Monday 18 July 2016

Shooter kills Three policemen in Baton Rouge.



Three Baton Rouge law enforcement officers were killed on Sunday and three others wounded in an attack by a lone gunman with an assault style rifle, once again thrusting Louisiana’s capital city into the national spotlight.

The shootings were the latest chapter in two convulsive weeks in which the nation was transfixed by video accounts of the fatal shooting of Alton Sterling by Baton Rouge police on July 5 and a separate shooting of a black motorist in Minnesota.

Two days later, five Dallas police officers were gunned down in an attack eerily similar to Sunday’s shooting on Airline Highway. The gun battle — in which the attacker was killed — unfolded not far from police headquarters, the scene of often tense protests over the killing of Sterling.

The suspect, identified by law enforcement sources as Gavin Eugene Long, of Kansas City, Missouri, is believed to have been the only shooter involved, State Police officials said. Two others who were later detained in West Baton Rouge Parish and questioned were released late Sunday.

It was unclear why Long was in Baton Rouge, how long he had been here and whether he came to confront police. He had travelled to Dallas shortly after the five police officers were shot there on July 7. The shootings in Baton Rouge took place as officers responded to a report of a man armed with an assault-style rifle near a convenience store at Airline Highway near the Hammond Aire Plaza.
As President Barack Obama, Gov. John Bel Edwards and others weighed in on an incident that filled the national airwaves, some details began to emerge Sunday afternoon about the victims and the shooter.

The law enforcement officer victims were identified as Baton Rouge police officers Montrell Jackson, 32, and Matthew Gerald, 41, and East Baton Rouge Parish Sheriff’s Deputy Brad Garafola, 45.

Garafola’s widow, Tonja Garafola, said he was working extra duty at the convenience store.
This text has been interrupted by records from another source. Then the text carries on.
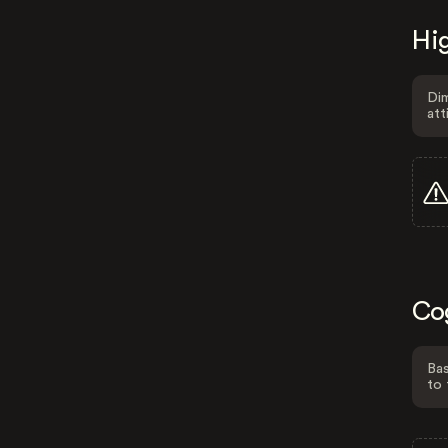
Hig
Dim
att
Co
Bas
to 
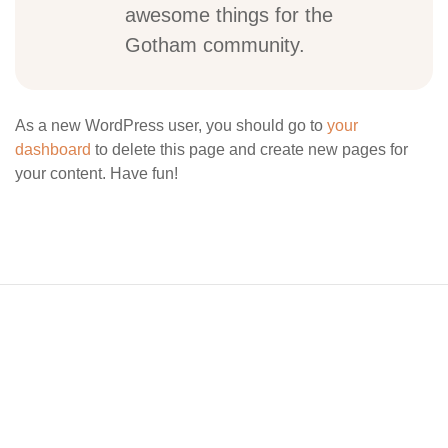
awesome things for the
Gotham community.
As a new WordPress user, you should go to
your
dashboard
to delete this page and create new pages for
your content. Have fun!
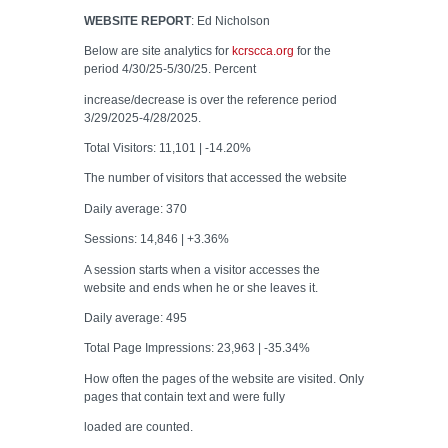
WEBSITE REPORT
: Ed Nicholson
Below are site analytics for
kcrscca.org
for the
period 4/30/25-5/30/25. Percent
increase/decrease is over the reference period
3/29/2025-4/28/2025.
Total Visitors: 11,101 | -14.20%
The number of visitors that accessed the website
Daily average: 370
Sessions: 14,846 | +3.36%
A session starts when a visitor accesses the
website and ends when he or she leaves it.
Daily average: 495
Total Page Impressions: 23,963 | -35.34%
How often the pages of the website are visited. Only
pages that contain text and were fully
loaded are counted.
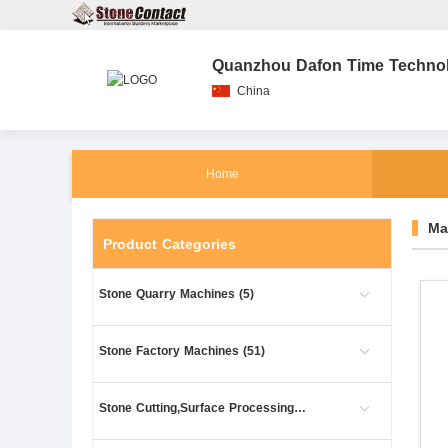
Quanzhou Dafon Time Technolo
China
Home
Ma
Product Categories
Stone Quarry Machines (5)
Stone Factory Machines (51)
Stone Cutting,Surface Processing (61)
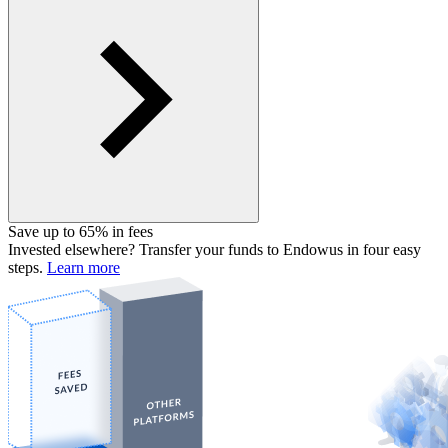
Save up to 65% in fees
Invested elsewhere? Transfer your funds to Endowus in four easy
steps.
Learn more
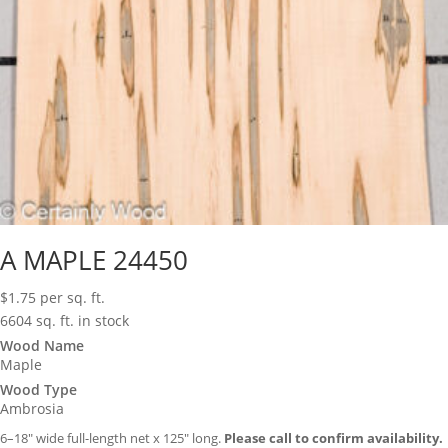
A MAPLE 24450
$
1.75
per sq. ft.
6604 sq. ft. in stock
Wood Name
Maple
Wood Type
Ambrosia
6–18″ wide full-length net x 125″ long.
Please call to confirm availability.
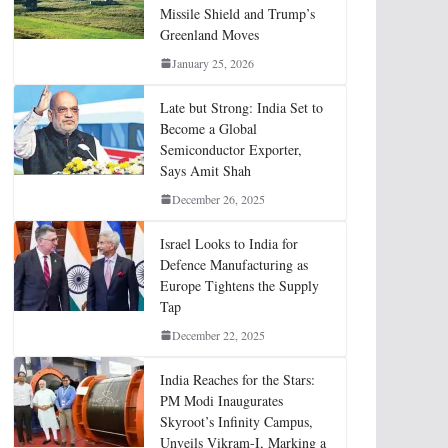
Missile Shield and Trump’s
Greenland Moves
January 25, 2026
Late but Strong: India Set to
Become a Global
Semiconductor Exporter,
Says Amit Shah
December 26, 2025
Israel Looks to India for
Defence Manufacturing as
Europe Tightens the Supply
Tap
December 22, 2025
India Reaches for the Stars:
PM Modi Inaugurates
Skyroot’s Infinity Campus,
Unveils Vikram-I, Marking a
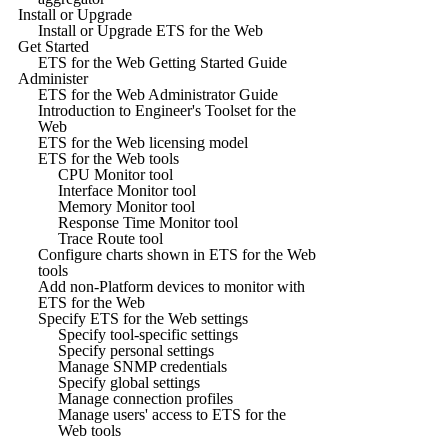
Install or Upgrade
Install or Upgrade ETS for the Web
Get Started
ETS for the Web Getting Started Guide
Administer
ETS for the Web Administrator Guide
Introduction to Engineer's Toolset for the
Web
ETS for the Web licensing model
ETS for the Web tools
CPU Monitor tool
Interface Monitor tool
Memory Monitor tool
Response Time Monitor tool
Trace Route tool
Configure charts shown in ETS for the Web
tools
Add non-Platform devices to monitor with
ETS for the Web
Specify ETS for the Web settings
Specify tool-specific settings
Specify personal settings
Manage SNMP credentials
Specify global settings
Manage connection profiles
Manage users' access to ETS for the
Web tools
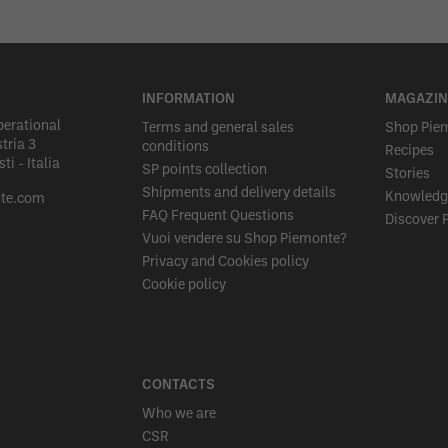
INFORMATION
MAGAZIN
perational
Terms and general sales
Shop Pie
tria 3
conditions
Recipes
i - Italia
SP points collection
Stories
Shipments and delivery details
Knowledg
te.com
FAQ Frequent Questions
Discover 
Vuoi vendere su Shop Piemonte?
Privacy and Cookies policy
Cookie policy
CONTACTS
Who we are
CSR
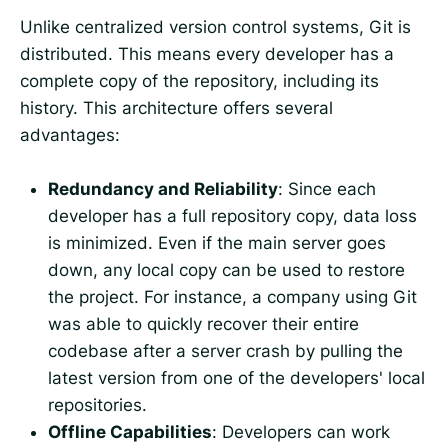
Unlike centralized version control systems, Git is
distributed. This means every developer has a
complete copy of the repository, including its
history. This architecture offers several
advantages:
Redundancy and Reliability
: Since each
developer has a full repository copy, data loss
is minimized. Even if the main server goes
down, any local copy can be used to restore
the project. For instance, a company using Git
was able to quickly recover their entire
codebase after a server crash by pulling the
latest version from one of the developers' local
repositories.
Offline Capabilities
: Developers can work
She said his shift had ended at 8 a.m., the last shift he had to work before heading out Monday on vacation.

Sheriff Sid Gautreaux said Brad Garafola was killed when he saw the two Baton Rouge police officers under fire. “He lost his life going to the aid of a Baton Rouge police officer.

He saw the officer down and ran in the direction of the shots to try and render aid.” “I’ve been knowing him since before he became a sheriff’s deputy. (He was) just a good guy, a good family man,” Gautreaux said of Brad Garafola. Gautreaux said Sunday that a 41-year-old deputy was “fighting for his life,” while another 51-year-old deputy underwent surgery with nonlife-threatening wounds.

Gautreaux said all the deputies involved are married with families.

At a news conference Sunday afternoon, Edwards and East Baton Rouge Mayor- President Kip Holden stood with grim faces to update the public on the stunning killings less than two weeks after a sniper killed five officers and injured others in Dallas.

State Police Supt. Col. Mike Edmonson gave a nearly minute-by-minute account of how events unfolded, with Baton Rouge Police officers receiving a call at 8:40 a.m. about a man carrying a rifle walking in the area of Airline Highway and Goodwood Boulevard.
Soon afterward, Baton Rouge officers responding to the call for help at B-Quik on Airline Highway just north of Old Hammond Highway saw a person dressed in all black standing behind a beauty supply store holding a rifle, Edmonson said.

At 8:42 a.m., a call came in to officers that
shots were fired, he said. Two minutes later, another call surfaced that officers were down at the scene, he said. At 8:45 a.m., law enforcement received another report of shots fired, he said.
By 8:46 a.m., officials received a report that the suspect was standing near a car wash next to the convenience store, Edmonson said.

Two minutes later, emergency medical responders arrived to attend to the wounded, he said. “Officers engaged the subject at that particular time, and he ultimately died at the scene,” Edmonson said.

While the initial call and gun battle played out over a period of about 30 minutes, confusion and fear paralyzed the city all day as officers tried to determine whether the killer had accomplices, and their probe kept Airline Highway shut down for hours.